E o “cale a boca jornalista” apontado por Fernando Jorge se reafirma de maneira expressa em pleno 2020 quando o presidente Bolsonaro em 5 de maio daquele ano esbraveja contra uma reportagem publicada pela Folha de S.Paulo e diante de questionamentos de jornalistas: “Cala a boca, não perguntei nada. Cala a boca, cala a boca”. As investidas agressivas do presidente se estenderam em 2021 contra opiniões manifestadas por outros segmentos da sociedade brasileira, envolvendo, inclusive, ações de autoridades como o ministro da Justiça, André Mendonça, e da polícia civil do RJ, no intuito de investigar cartunistas e profissionais da imprensa que manifestaram críticas ao presidente. O que culminou na tentativa de indiciamento contra o youtuber Felipe Neto por parte vereador Carlos Bolsonaro (Republicanos-RJ). Em contrapartida, a reação denominada “Cala boca já morreu”, impulsionou uma frente idealizada por Felipe Neto com o apoio de escritórios de advocacia com a intenção de defender gratuitamente pessoas que se expressarem por meio de ideias ou críticas a autoridades públicas e sofrerem cerceamento. Neto explica que o grupo vai lutar contra o autoritarismo e será movido pelo princípio de que “quando um cidadão é calado no exercício do seu legítimo direito de expressão, a voz da democracia se enfraquece”.

Cercados na Pandemia

No início de dezembro do ano passado, a Globoplay em conjunto com o Departamento de Jornalismo da TV Globo lançou o documentário “Cercados – A Imprensa Contra o Negacionismo na Pandemia”. O filme foca no próprio jornalismo durante o desenrolar da pandemia de covid-19.

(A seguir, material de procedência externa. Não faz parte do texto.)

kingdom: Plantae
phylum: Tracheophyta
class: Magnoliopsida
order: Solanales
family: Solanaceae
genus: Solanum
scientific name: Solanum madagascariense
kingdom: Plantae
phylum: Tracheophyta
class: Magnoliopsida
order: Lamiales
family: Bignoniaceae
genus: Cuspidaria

O diretor do documentário, Caio Cavechini, em entrevista na ocasião do lançamento do filme enfatizou que o jornalismo está sendo muito atacado, assim como a ciência também, desde o início da pandemia. Ao escolher retratar a rotina dos veículos brasileiros no período, a obra realiza um registro histórico sobre as particularidades brasileiras, e dá visibilidade a uma imprensa atacada tendo como pano de fundo o negacionismo estimulado por autoridades públicas, o que provoca uma tensão permanente, que segundo o diretor, se tornou de maneira natural o fio condutor do filme. Entre depoimentos de profissionais de saúde e de imprensa, familiares e contaminados pelo vírus, o documentário destaca expressões e falas — em que fica claro o esgotamento dos envolvidos tanto na cobertura jornalística quanto no atendimento aos doentes, e nas manifestações dos familiares — que dão visibilidade às dores, dificuldades, embates e contradições de um período singular da realidade brasileira.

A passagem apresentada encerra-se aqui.